Bell wasn’t the only one who argued he was first to invent. Morse did so twice to keep out alternative telegraph designs. Horace Day tried it too, but Henry Ellsworth discovered the ruse and denied his request. And Singer tried it with Howe, but the judge denied his “rusty claims.” These could have all been avoided with a first-to-file system.

Some may think these measures are extreme, but others have recognized the benefits of a streamlined patent system. The Australian patent office now has an “Innovation Patent” that is similar in many respects to the simplified patent system presented above. To receive an Innovation Patent, the innovation must be new. This means that the invention must not have been publicly disclosed or already known. This is the novelty requirement required by all patents, U.S. and worldwide.

However, the innovation is not tested against an obviousness requirement, referred to internationally as “inventive step.” Instead, it must only be “innovative.” The test for innovation is whether the claimed invention makes a “substantial contribution” over the prior art, a much lower standard than proving an idea is “non-obvious.” These innovation patents issue within months, and after they are certified they can be enforced in court. Similar to the proposal outlined above, these innovation patents have a an eight-year term. It is still too early to tell what impact these innovation patents will have on invention in Australia, yet word is quickly spreading.

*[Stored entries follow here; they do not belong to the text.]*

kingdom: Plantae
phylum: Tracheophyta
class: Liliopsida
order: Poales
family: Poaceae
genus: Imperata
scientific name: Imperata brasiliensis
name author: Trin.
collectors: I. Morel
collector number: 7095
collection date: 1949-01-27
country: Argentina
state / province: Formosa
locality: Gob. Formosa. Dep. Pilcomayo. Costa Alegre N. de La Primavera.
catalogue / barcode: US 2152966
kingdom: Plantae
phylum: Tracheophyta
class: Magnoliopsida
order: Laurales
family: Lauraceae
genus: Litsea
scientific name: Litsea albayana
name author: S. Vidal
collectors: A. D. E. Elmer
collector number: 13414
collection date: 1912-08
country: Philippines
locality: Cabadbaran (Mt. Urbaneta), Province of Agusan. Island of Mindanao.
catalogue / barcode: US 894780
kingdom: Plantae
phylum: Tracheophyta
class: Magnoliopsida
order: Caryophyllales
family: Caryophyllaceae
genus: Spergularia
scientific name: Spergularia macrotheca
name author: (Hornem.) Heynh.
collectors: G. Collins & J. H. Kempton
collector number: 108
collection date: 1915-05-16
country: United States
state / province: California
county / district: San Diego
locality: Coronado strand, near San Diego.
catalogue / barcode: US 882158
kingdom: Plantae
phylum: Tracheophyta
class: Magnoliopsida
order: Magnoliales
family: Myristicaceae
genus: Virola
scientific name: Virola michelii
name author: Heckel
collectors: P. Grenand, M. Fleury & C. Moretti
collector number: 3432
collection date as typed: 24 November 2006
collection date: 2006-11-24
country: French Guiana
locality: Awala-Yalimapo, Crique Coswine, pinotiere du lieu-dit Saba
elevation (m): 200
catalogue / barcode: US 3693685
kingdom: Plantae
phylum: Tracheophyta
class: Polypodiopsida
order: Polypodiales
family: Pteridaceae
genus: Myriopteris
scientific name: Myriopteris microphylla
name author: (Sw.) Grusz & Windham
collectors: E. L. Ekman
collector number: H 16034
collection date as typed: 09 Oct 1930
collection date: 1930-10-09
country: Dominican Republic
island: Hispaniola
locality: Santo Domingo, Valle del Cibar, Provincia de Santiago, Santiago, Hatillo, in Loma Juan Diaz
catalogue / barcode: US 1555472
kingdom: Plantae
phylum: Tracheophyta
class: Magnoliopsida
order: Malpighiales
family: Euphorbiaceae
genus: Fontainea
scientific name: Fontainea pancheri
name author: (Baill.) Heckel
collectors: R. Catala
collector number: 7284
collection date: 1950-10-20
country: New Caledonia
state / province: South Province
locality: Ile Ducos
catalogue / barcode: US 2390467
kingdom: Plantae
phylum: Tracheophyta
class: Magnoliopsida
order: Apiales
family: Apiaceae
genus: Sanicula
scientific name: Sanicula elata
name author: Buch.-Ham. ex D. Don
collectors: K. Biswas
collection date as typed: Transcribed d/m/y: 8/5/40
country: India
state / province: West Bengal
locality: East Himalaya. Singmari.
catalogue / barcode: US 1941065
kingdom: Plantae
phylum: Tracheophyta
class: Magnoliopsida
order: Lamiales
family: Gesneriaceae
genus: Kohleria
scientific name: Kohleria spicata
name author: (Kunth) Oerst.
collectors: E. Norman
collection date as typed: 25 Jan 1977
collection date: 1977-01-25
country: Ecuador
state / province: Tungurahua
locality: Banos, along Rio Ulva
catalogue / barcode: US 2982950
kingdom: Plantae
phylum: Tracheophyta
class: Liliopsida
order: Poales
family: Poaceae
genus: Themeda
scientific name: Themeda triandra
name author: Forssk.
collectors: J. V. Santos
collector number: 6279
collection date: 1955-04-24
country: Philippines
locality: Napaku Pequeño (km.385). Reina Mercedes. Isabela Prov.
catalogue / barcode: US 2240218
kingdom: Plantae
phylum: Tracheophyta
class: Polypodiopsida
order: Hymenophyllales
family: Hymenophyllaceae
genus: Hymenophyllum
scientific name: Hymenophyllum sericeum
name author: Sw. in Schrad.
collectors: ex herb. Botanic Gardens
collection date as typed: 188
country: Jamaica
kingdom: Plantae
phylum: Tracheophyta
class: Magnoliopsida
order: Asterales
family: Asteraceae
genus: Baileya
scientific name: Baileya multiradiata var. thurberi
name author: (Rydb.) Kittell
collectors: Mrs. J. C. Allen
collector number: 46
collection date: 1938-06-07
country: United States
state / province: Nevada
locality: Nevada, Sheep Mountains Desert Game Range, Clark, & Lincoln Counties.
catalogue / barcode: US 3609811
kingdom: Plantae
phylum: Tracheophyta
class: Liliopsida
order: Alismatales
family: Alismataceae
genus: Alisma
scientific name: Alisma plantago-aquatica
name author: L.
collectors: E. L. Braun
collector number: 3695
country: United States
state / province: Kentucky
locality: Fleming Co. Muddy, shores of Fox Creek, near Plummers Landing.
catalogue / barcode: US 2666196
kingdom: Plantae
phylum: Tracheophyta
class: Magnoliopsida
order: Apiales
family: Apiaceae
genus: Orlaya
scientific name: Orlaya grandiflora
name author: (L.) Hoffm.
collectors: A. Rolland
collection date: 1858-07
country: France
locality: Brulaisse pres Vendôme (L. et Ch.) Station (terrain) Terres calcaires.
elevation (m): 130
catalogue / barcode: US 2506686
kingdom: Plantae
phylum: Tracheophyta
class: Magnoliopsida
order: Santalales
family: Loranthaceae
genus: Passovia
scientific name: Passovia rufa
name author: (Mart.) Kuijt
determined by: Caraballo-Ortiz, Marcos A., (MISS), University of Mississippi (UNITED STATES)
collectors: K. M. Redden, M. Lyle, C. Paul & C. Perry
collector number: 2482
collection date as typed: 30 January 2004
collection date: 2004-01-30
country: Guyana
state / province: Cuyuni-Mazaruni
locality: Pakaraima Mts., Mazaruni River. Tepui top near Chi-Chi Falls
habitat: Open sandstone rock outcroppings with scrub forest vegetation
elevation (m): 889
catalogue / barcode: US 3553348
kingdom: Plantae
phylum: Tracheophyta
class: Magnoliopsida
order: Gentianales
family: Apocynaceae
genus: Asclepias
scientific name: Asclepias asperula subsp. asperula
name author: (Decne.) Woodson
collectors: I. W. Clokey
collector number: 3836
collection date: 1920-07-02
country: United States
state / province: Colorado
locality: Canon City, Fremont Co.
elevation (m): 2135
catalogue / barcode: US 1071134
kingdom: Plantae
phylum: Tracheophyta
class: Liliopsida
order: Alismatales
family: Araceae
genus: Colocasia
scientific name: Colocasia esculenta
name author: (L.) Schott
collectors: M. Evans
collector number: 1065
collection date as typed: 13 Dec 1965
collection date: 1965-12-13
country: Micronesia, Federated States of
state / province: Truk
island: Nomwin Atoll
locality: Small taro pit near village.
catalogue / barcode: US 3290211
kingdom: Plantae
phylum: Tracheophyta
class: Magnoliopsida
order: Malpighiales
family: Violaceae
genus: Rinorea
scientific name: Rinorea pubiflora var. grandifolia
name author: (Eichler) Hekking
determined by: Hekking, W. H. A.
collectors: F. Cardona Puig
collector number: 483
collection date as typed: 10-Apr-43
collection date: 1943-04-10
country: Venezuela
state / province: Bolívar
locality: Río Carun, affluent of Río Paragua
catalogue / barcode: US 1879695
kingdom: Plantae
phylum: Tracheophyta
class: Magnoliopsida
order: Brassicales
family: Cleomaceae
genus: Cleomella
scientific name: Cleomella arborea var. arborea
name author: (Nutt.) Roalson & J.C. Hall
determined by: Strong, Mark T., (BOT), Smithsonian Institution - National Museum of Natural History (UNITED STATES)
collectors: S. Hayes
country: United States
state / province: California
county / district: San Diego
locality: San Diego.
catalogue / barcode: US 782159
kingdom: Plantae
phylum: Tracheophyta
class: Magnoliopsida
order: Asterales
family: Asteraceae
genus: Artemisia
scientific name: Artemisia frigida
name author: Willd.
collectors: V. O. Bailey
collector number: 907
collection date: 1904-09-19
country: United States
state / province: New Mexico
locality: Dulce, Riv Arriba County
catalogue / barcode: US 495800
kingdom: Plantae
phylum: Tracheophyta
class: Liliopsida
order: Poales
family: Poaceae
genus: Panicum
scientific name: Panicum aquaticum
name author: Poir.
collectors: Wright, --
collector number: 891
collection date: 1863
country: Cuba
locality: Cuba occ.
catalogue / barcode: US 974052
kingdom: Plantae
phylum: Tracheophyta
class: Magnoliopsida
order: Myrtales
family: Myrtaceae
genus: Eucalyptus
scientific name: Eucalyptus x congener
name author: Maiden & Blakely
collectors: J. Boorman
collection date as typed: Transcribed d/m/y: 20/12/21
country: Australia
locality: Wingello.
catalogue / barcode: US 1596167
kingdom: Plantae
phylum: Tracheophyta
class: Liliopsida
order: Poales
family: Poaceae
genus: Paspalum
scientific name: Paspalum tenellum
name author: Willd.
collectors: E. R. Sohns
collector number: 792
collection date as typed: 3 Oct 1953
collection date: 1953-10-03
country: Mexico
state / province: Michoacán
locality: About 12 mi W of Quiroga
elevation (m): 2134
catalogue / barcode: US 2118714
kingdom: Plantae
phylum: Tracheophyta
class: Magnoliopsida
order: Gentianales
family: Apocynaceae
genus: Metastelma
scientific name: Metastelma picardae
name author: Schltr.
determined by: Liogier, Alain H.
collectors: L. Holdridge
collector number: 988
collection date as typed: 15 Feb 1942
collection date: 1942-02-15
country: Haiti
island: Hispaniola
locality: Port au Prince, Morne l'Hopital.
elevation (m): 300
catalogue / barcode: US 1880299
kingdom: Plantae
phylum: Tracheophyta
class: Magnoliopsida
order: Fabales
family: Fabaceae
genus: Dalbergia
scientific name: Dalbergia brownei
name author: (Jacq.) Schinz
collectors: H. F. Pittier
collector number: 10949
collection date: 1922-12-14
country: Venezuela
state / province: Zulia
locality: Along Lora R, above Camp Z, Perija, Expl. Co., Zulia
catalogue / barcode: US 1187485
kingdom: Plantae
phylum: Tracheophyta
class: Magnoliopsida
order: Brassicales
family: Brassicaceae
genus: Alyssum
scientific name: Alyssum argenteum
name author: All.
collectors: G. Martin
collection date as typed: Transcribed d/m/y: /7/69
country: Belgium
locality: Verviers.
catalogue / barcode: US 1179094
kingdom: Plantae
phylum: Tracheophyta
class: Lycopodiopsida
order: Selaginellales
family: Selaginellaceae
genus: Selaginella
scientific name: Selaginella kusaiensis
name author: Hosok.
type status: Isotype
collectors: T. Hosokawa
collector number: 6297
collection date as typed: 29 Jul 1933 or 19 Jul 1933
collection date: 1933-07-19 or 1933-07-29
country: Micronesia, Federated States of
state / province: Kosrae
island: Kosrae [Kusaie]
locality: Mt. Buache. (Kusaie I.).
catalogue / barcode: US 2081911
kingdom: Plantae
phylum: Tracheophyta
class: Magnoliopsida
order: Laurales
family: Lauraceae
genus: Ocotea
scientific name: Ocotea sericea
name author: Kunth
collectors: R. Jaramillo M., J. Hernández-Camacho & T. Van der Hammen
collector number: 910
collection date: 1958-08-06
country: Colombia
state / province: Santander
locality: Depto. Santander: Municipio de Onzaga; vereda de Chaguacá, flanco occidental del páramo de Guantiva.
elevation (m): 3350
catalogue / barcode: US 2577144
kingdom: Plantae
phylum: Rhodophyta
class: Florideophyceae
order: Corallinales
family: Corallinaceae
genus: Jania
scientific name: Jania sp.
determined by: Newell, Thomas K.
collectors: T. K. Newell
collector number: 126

Nevertheless, history has proven that a simplified patent system will spur innovation in a remarkable way. It will foster a climate that is conducive for innovation, just as it did during the careers of Colt, Goodyear, Morse, and McCormick.

Is it realistic?

One thing is for certain: piecemeal legislation intended to address narrow issues raised by those with money and political clout will only make matters worse. The patent system needs a serious overhaul, a drastic simplification. Doing so would renew America’s spirit of innovation and open a new chapter in American history. Whether Congress has the fortitude to deliver is another story.